Things to do:
1 > From the article on the longrifle-building school, could you return the passage starting with "Every year several" and going on through "all led classes."?
2 > Answer these questions using the article on the longrifle-building school:
(a) In what year did the seminar begin?
(b) Which organization began cosponsoring the seminar three years after it started?
(c) How many students attend each year?
3 > Could you continue the article on the longrifle-building school from the point where it stops?

====== Selected extract ======

American Longrifles
The School Dedicated To Longrifle Building
Story by Frank Jardim Featured photograph (above) by Joe Pucciarelli / www.loop.pics
Knowledge is a fleeting thing if steps aren’t taken to preserve it. Whether it’s building the pyramids or a family recipe, if knowledge isn’t passed on to subsequent generations, it is eventually forgotten and lost. Thirty-four years ago, the passionate desire to preserve the 18th century gun-making techniques, by which American longrifles were handcrafted, led to the creation of an extraordinary training seminar by Professor Terry Leeper, Ph.D., of Western Kentucky University (WKU) and master gunmakers Wallace Gusler and Jon Bivins. Three years later the National Muzzle Loading Rifle Association (NMLRA) began cosponsoring the seminar and it remains the premier resource for serious subject-matter students. While classes are technically challenging, the instructional team has years of experience at meeting both the basic and most advanced skill levels of the participants. It is serious scholarly instruction in the true master-and-apprentice style.
Prior to every seminar, the instructors assemble a study collection of original and contemporary black-powder firearms (frequently valued in excess of a million dollars) for participants to examine and learn from hands-on investigation and observation. A glance over the five-volume Journal of Historical Armsmaking Technology that grew out of the early seminars indicates the depth of knowledge available for the asking. If you want to learn how every part of a firearm was made over 200 years ago, how to make the tools and dies required and what materials were used, there are instructors at the seminar who know.
Every year several of the best contemporary artisans/artists who specialize in making guns and related accoutrements in the manner they were made over two centuries ago, gather and spend nine to 10 days passing on that knowledge for the 50 to 70 students who attend.
Professor Leeper believes the success of the seminar stems from their focus from the very start in 1981 on getting world-class instructors. This year the House brothers – Herschel, Frank and John – along with Ron Scott, Mark Silver, Jim Kibler, Jack Brooks and Lally House taught nine different courses. In the past, Wallace Gusler, John Bivins, Lynton McKenzie, Monte Mardarino, Lewis Sanchez, David Wagner, Ron Ehlert, Jim Chambers, George Suiter, Jay Close and Gary Brumfield have all led classes.

====== Listing ======

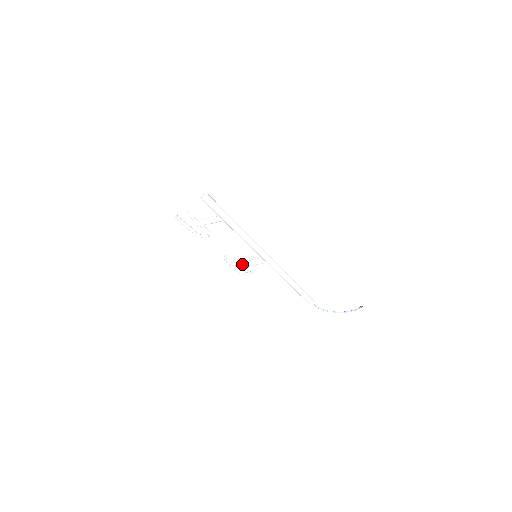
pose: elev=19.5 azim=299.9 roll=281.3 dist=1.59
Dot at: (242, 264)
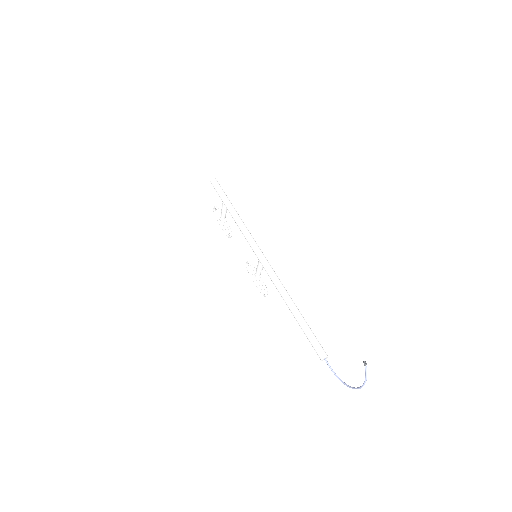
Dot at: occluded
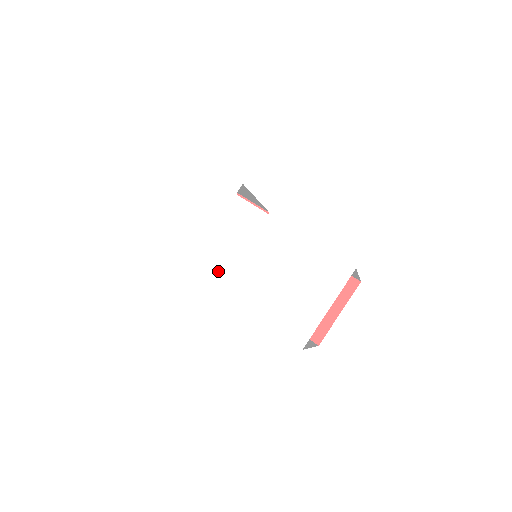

======
====== Listing ======

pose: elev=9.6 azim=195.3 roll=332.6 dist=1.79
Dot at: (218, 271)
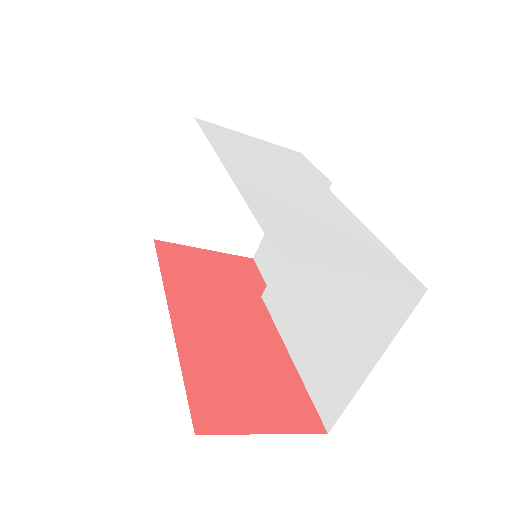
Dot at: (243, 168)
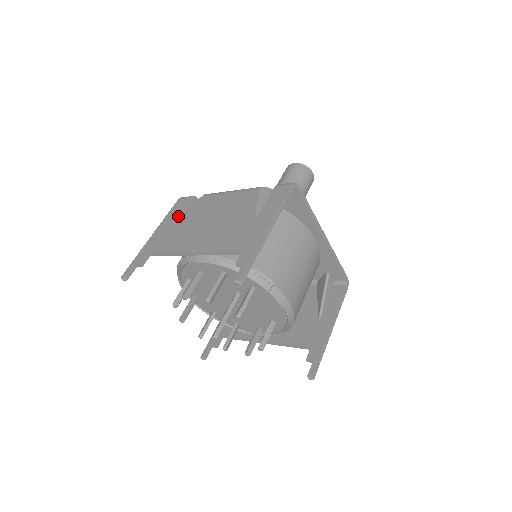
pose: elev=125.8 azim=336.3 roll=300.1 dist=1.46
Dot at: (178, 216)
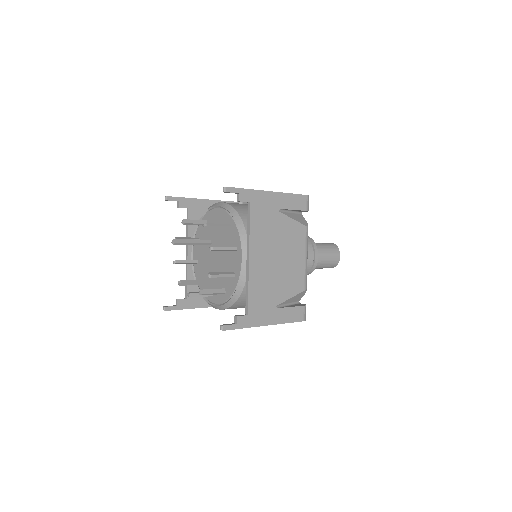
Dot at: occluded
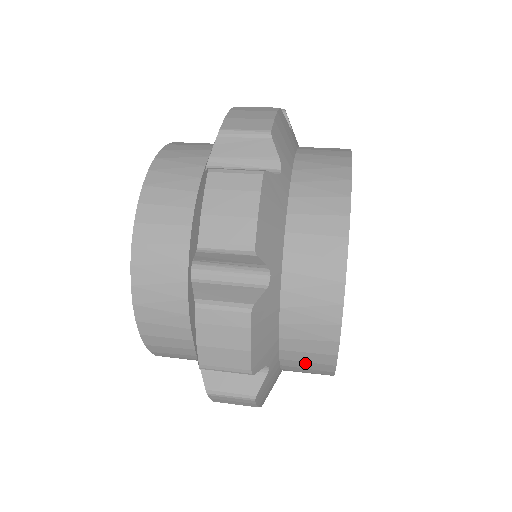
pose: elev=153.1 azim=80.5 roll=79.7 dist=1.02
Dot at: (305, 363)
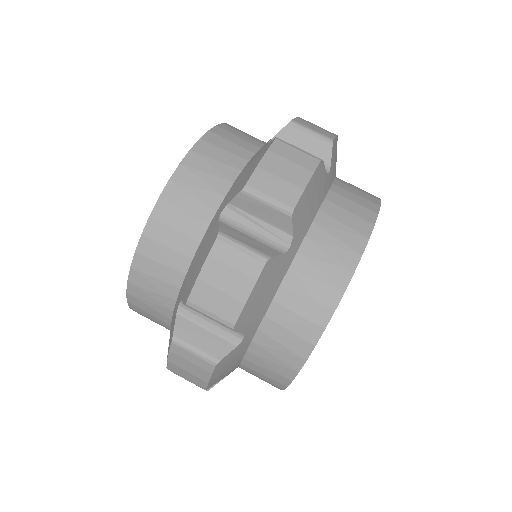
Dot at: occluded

======
====== Listing ======

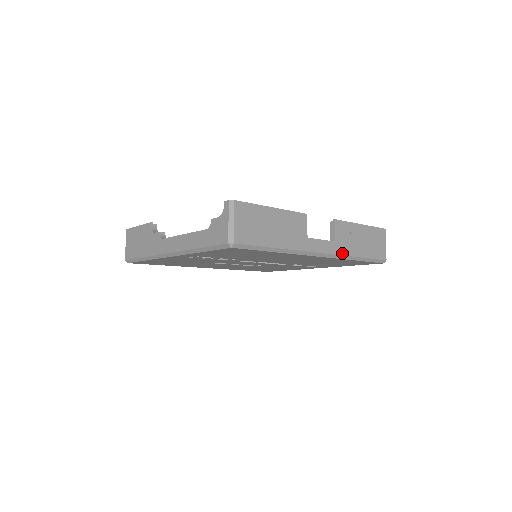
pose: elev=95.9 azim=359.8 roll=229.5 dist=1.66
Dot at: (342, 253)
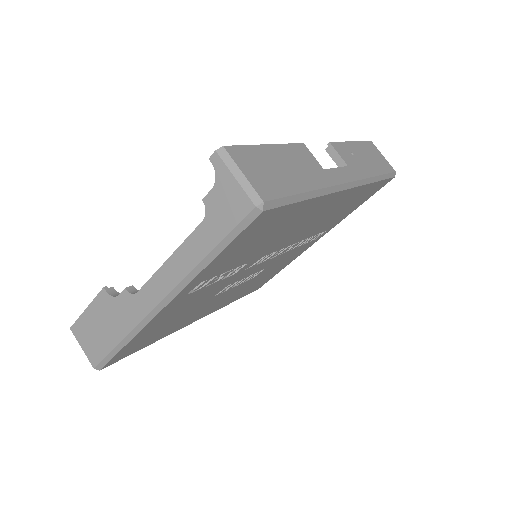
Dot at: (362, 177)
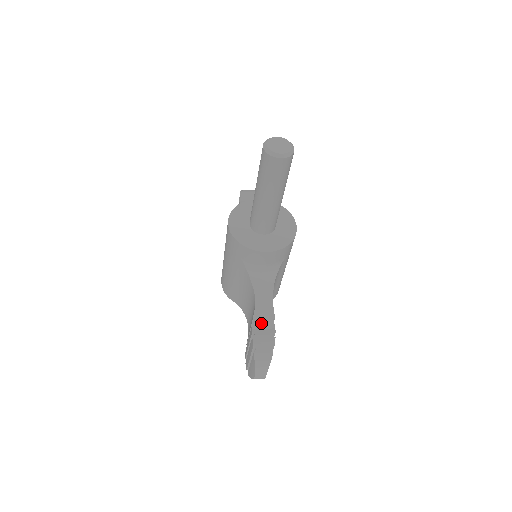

======

Results for the exercise:
1 >
Every year several of the best contemporary artisans/artists who specialize in making guns and related accoutrements in the manner they were made over two centuries ago, gather and spend nine to 10 days passing on that knowledge for the 50 to 70 students who attend.
Professor Leeper believes the success of the seminar stems from their focus from the very start in 1981 on getting world-class instructors. This year the House brothers – Herschel, Frank and John – along with Ron Scott, Mark Silver, Jim Kibler, Jack Brooks and Lally House taught nine different courses. In the past, Wallace Gusler, John Bivins, Lynton McKenzie, Monte Mardarino, Lewis Sanchez, David Wagner, Ron Ehlert, Jim Chambers, George Suiter, Jay Close and Gary Brumfield have all led classes.

2 >
(a) 1981
(b) The National Muzzle Loading Rifle Association (NMLRA)
(c) 50 to 70

3 >
The courses are intense and the days commonly run 10 hours. All but one of the courses are taught in the WKU industrial arts shops used for technical education labs on the Bowling Green, Ky., campus. The only exception is the Southern rifle-building class taught by the House brothers in the famous Woodbury School of iron-mounted gun-making in Woodbury, Ky., where they have several coal forges set up for students to learn and practice hand-forging iron parts.
The seminar is organized around three-, six- and nine-day classes, the longest generally focusing on the building of a complete firearm. Nobody can take it all in during one seminar, which is why many students opt to return again and again.
In the nine-day courses, the prerequisite parts (lock, stock and barrel) are usually brought to class either by the student or instructor. From a practical standpoint, there isn’t enough time to make every small part in class, so trigger guards, patch boxes, buttplates, nose caps, thimbles and the like are usually provided too. This allows the students to focus their limited class time on shaping the stock correctly (referred to as its architecture), proper placement, inletting and fitting of the various parts, and then finishing and decorating the wood and metal.
Herschel House was involved with the seminar from the start, and he and his brothers are the only instructors who teach the iron-mounted gun-making techniques prevalent in the mid- to late 18th century of the central South. The Houses set up three coal forges where students heat iron bars and hammer them into the raw shapes from which they will file out their own buttplates, trigger guards, lock plates and related stock furniture.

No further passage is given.